The surge of artificial intelligence in biopharma is reshaping every stage of drug development, from molecule design to regulatory review. Tools like the FDA's Elsa illustrate how generative AI can parse massive trial datasets, but the technology’s accuracy is only as good as the underlying data. Inconsistent metadata, varied file formats, and fragmented data silos create blind spots that can magnify errors when models extrapolate findings across studies. Companies that embed rigorous data‑curation practices early—capturing rich metadata and enforcing consistent formatting—position themselves to extract reliable, high‑impact insights from AI.

A critical barrier remains the industry’s fragmented approach to data standards. While clinical data benefit from CDISC specifications and non‑clinical studies use SEND, there is no universal framework that makes discovery‑phase data FAIR—findable, accessible, interoperable, and reusable. Consortia led by CROs, academic partners, and technology firms are piloting harmonization protocols, yet widespread adoption lags. Establishing cross‑functional teams that bridge experimental scientists with data engineers can embed FAIR principles at the source, turning each experiment into a reusable asset for future predictive models.

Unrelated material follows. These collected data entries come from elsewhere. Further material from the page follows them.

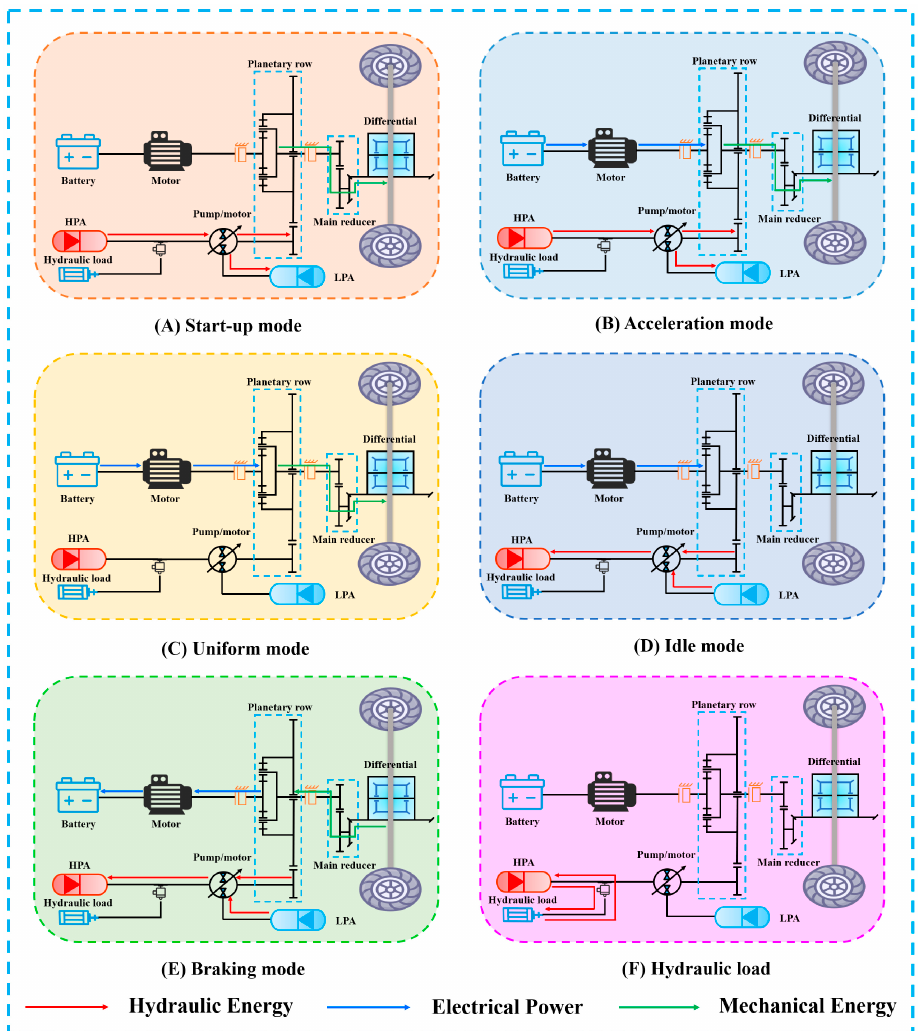
Figure 2. The operating modes of the MSEH-HEV.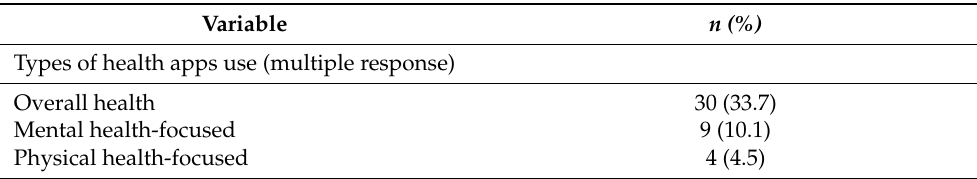
Table 4. Status of health Apps use of Korean workers ( n =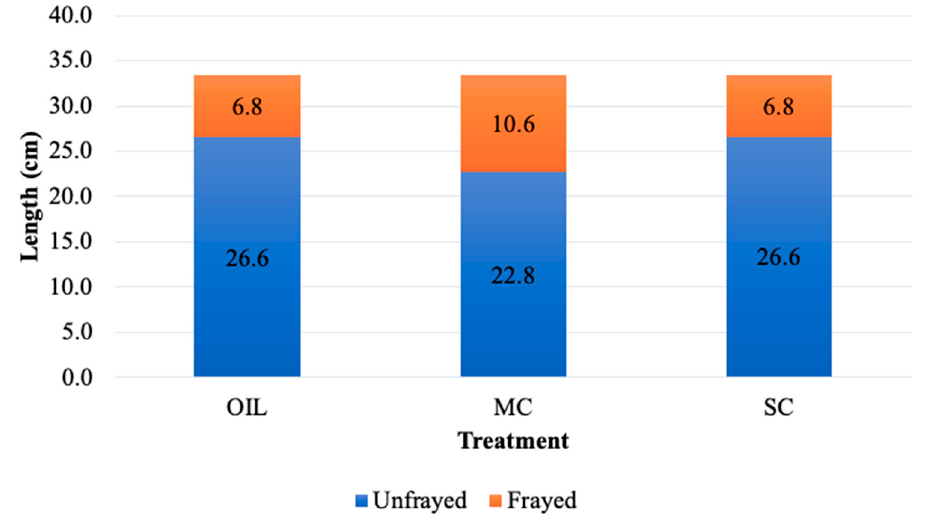
Figure 6. Descriptive measures of environmental enrichment rope length after removal from the farrowing stall 24 h after placement. The total rope length consisted of frayed and unfrayed sections. Ropes were dipped in one of three treatments: OIL = sunflower oil, MC = milky cheese, and SC = semiochemical.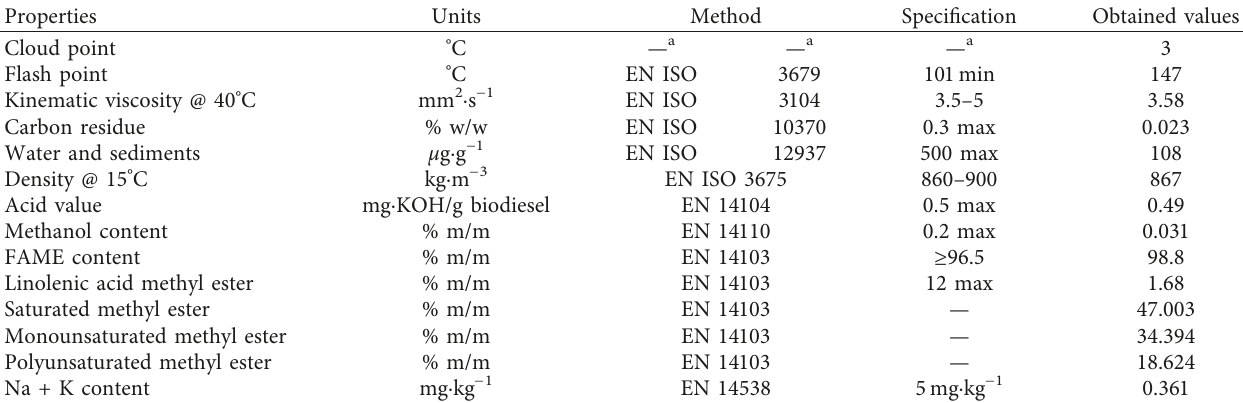
Table 2: Methods used to determine physical and chemical properties of the Amazon sailfin catfish biodiesel.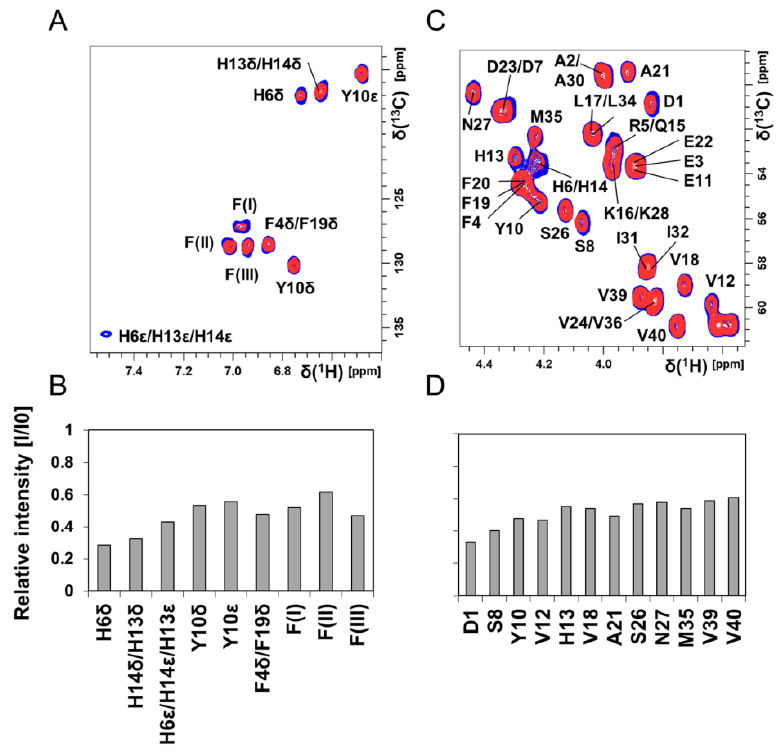
Figure 4. Two-dimensional (2D) NMR 1 H– 13 C-HSQC experiments showing Aβ 40 residue-specific perturbations from Hg(II) ions in buffer; 700 MHz NMR data of 84 µM monomeric 13 C- 15 N-labeled Aβ 40 peptides in 20 mM sodium phosphate buffer pH 7.35 at +5 °C are shown in ( A – D ). ( A ) 1 H– 13 C-HSQC spectra showing the aromatic region of Aβ peptides (blue) and with 80 µM Hg(II) ions (red). In ( B ), the relative intensities from the spectra in ( A ) are shown. Crosspeaks marked with F(I)–F(III) are resonances from phenylalanine residues, without any detailed assignment. ( C ) 1 H– 13 C-HSQC spectra showing the C α –H region of Aβ peptides (blue) and with 80 µM Hg(II) ions (red). In ( D ), the relative intensities from the spectra in ( C ) are shown. Significant chemical shift changes were not observed. In ( D ), only crosspeaks without any spectral overlap were included in the evaluation.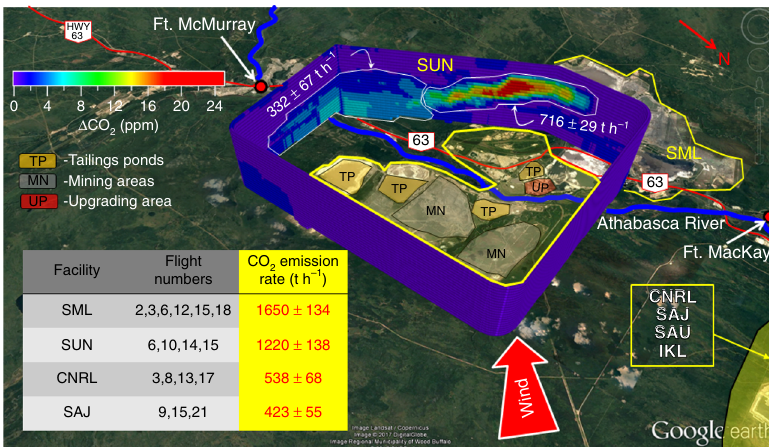
Fig. 1 Measured CO 2 from fl ight 15 around the SUN facility. Mass emission rates have been determined for this facility using the TERRA algorithm, where elevated and surface emissions can be quanti fi ed separately. The mean hourly CO 2 emission rates (t h − 1 ) during all fl ights covering the four major surface mining operations in the oil sands are shown in the inset table. Uncertainties represent the standard error σ ffiffiffi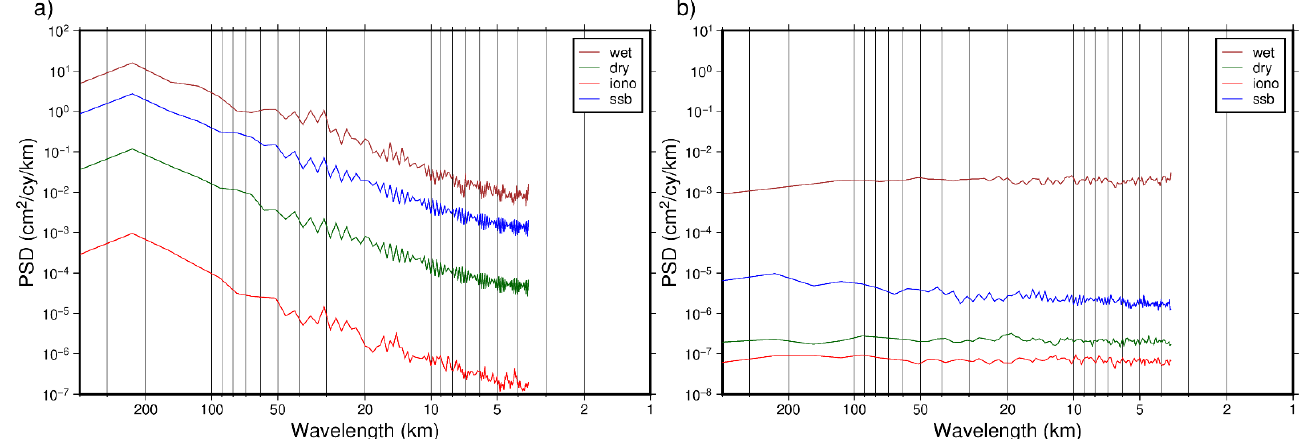
Figure 13. Error PSD of SSH. ( a ) absolute height; ( b ) relative height.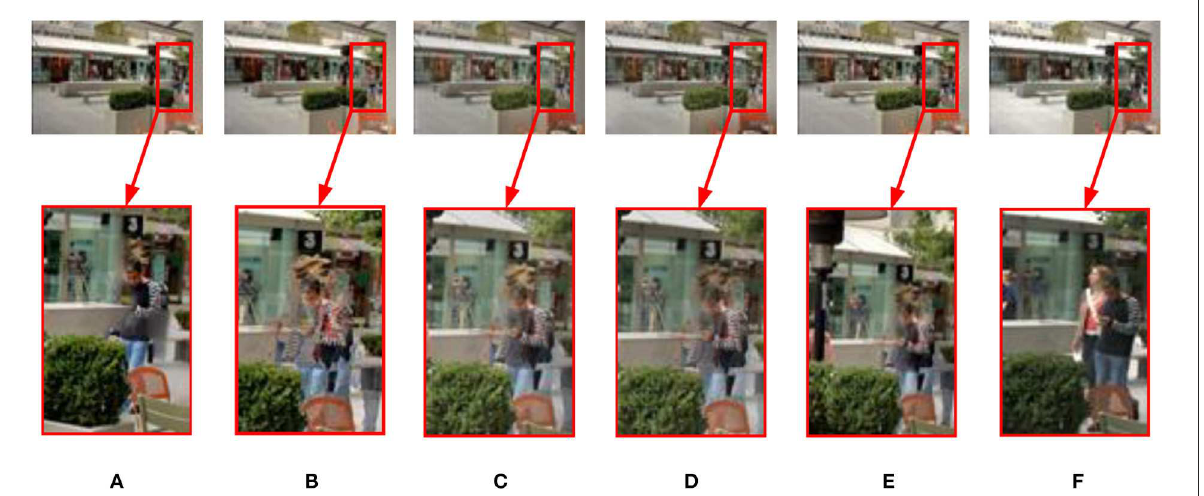
FIGURE8 On dynamic “Cliff” image sequence, the available MEF methods compare with the proposed method. (A) Hayat and Imran (2019); (B) Mertens et al. (2007); (C) Li and Kang (2012); (D) Liu and Wang (2015); (E) Lee et al. (2018); (F) the proposed method in this study.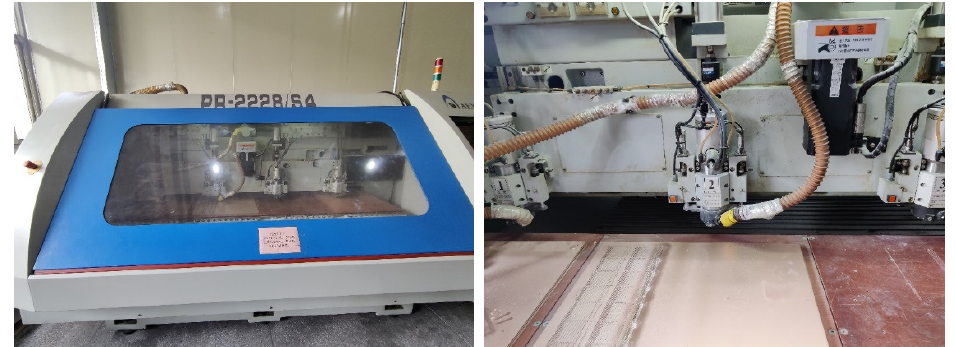
Table 3. Milling experiment parameters.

Regulatory momentum is finally aligning with these technical needs. The FDA's recent draft guidance on non‑animal models (NAMs) clarifies validation pathways, encouraging broader use of organoids, microphysiological systems, and AI‑driven toxicology predictions. Coupled with Elsa's deployment, this signals a shift toward data‑centric decision‑making that could compress development timelines for first‑in‑class therapies. Companies that proactively share clean, harmonized datasets through trusted safe‑harbor platforms will likely reap competitive advantages, accelerating drug candidates from bench to bedside while reducing reliance on animal testing.